**Request**.
Carry on the passage about parents worrying over the dangers young children face, picking up right after its last sentence.

To protect these little ones, parents must develop a degree of paranoia. The potential threats are everywhere, and having developed safety awareness long ago, it can be hard for parents to nail down every risk to a child. Just think of the heart-stopping trouble a child can cause once they learn to open doors. There’s the first day your child hears the garage door opening and goes “Daddy!” just like normal, but then you hear the door to the garage open--and it takes approximately 2.67 seconds to imagine the child running into the garage as the car pulls in, and terror strikes.
But just a day prior, you never would have pictured such a threat because the child had never opened the door to the garage before.
The best age for triggering heart attacks is when the child starts walking and climbing. Children develop mobility far faster than common sense, which isn’t all that fair to their caretakers. One second, you’re showing her the way to the slide on the playground; the next, she’s tumbling off the playground because she tried to climb down the ladder like you did, and very much couldn’t do it, but it never occurred to you that she’d even try.
There are things children can fall off of, and things that can fall on them.
There are electrical sockets and things that should not be ingested.
There are hot things and sharp things.
There is lots of water. Sometimes.
There are cars outside.
Personally, just writing about this triggers my paranoia and anxiety. It’s daunting to think of how much brainpower goes towards protecting young ones. And not just brainpower either, but also emotional power. I apologize now to anyone who may have endured my over-reaction to something small that happened to my child--I’m still learning to control my mama bear. But if I happen to be pregnant when such a thing happens, you might want to run.
This part of parenting is not fun. But I pray every day, and I observe that the human race hasn’t died out because of dangers befalling children, and my heart goes out to those who have experienced the greatest of losses to ever be felt by a parent.

**Source data**.
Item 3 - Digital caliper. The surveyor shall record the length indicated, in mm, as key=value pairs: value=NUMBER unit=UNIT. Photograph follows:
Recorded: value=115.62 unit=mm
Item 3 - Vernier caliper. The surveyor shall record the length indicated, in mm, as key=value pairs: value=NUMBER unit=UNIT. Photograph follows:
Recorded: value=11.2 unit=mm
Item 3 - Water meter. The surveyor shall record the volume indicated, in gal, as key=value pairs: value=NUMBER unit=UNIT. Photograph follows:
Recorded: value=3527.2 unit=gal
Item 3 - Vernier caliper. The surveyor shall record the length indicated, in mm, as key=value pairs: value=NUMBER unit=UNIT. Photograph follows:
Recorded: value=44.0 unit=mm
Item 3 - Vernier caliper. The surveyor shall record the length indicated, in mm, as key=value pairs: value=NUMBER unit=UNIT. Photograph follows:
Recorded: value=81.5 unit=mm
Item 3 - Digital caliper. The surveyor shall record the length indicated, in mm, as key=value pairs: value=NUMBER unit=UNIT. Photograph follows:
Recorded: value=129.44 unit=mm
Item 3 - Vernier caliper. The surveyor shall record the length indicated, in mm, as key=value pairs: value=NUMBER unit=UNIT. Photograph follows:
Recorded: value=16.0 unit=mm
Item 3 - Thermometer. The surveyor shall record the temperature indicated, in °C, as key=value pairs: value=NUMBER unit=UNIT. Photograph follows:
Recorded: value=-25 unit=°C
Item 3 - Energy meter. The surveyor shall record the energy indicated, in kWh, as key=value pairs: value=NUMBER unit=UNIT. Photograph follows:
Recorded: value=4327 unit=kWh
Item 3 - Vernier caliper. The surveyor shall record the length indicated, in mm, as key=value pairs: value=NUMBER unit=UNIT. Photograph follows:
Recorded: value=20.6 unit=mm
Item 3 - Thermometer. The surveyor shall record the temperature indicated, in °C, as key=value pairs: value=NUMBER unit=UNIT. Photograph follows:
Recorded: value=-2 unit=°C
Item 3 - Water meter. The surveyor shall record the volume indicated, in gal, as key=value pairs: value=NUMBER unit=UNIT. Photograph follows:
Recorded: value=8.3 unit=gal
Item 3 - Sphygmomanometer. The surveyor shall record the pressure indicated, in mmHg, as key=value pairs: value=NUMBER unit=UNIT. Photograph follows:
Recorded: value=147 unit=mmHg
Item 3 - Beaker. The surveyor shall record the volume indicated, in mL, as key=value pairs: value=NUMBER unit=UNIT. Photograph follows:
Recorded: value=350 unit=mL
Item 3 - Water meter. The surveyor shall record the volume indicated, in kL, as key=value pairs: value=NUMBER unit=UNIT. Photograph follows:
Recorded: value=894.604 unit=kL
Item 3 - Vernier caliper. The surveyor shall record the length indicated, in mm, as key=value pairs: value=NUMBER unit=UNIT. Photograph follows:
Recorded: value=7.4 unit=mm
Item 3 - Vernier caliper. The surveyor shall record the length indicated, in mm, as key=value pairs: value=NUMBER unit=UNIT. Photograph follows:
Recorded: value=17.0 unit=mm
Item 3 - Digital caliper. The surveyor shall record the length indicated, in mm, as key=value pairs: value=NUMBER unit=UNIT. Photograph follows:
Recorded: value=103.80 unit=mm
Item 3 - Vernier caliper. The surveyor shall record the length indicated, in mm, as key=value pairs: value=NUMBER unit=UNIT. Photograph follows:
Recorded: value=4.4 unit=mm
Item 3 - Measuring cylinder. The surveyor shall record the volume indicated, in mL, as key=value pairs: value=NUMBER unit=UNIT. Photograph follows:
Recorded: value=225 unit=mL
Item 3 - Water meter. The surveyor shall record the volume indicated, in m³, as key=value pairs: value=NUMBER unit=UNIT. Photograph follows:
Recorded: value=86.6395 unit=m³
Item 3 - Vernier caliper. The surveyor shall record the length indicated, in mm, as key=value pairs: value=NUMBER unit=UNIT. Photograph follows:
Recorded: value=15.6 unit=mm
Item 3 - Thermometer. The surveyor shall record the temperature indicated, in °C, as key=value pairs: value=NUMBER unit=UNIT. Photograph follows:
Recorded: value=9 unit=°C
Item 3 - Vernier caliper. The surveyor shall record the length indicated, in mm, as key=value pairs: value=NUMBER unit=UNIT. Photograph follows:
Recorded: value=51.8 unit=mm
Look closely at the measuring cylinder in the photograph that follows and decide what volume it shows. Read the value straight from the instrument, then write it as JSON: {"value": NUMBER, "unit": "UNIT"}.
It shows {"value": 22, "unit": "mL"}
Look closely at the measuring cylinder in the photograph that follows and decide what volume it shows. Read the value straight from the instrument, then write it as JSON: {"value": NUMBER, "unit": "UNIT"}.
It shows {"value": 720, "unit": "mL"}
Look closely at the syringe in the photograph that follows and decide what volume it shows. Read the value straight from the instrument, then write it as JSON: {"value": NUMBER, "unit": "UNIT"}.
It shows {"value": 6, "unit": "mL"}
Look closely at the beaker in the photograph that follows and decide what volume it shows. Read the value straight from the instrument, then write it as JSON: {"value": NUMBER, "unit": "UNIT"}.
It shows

**Result of this exercise**.
“Making the decision to have a child -- it's momentous. It is to decide forever to have your heart go walking around outside your body.” -Elizabeth Stone
Protecting our children becomes a part of us, from day one. I can’t blame any parent for being overprotective, and the level at which parents take a step back as their children grow older will be different for all of us.
YOURSELF
Children are not adults. (Just in case you were wondering.) Therefore, they don’t see things the way our adult brains, and all the adult brains around us, see things. That includes us.
Children don’t judge, for one thing. They don’t see flaws or societal expectations. They won’t constantly tell you that you need to have this, or be this, or do this, in order to be happy. They don’t need our perfection--just our love and best efforts.
You may see a reflection of yourself in your young child. You’ll see the way you respond to things, like when you’re mad; or really happy; or some other habit or quirk that your child picked up. It’s bizarre to see because we’re not used to it--adults just don’t go around mimicking each other. (Weird, I know.) No one can show you how you react to certain things better than your child can. It’s a unique way to evaluate your own behaviors.
Children are little bundles of innocence and forgiveness and love, and to have their love is one of the purest forms of joy.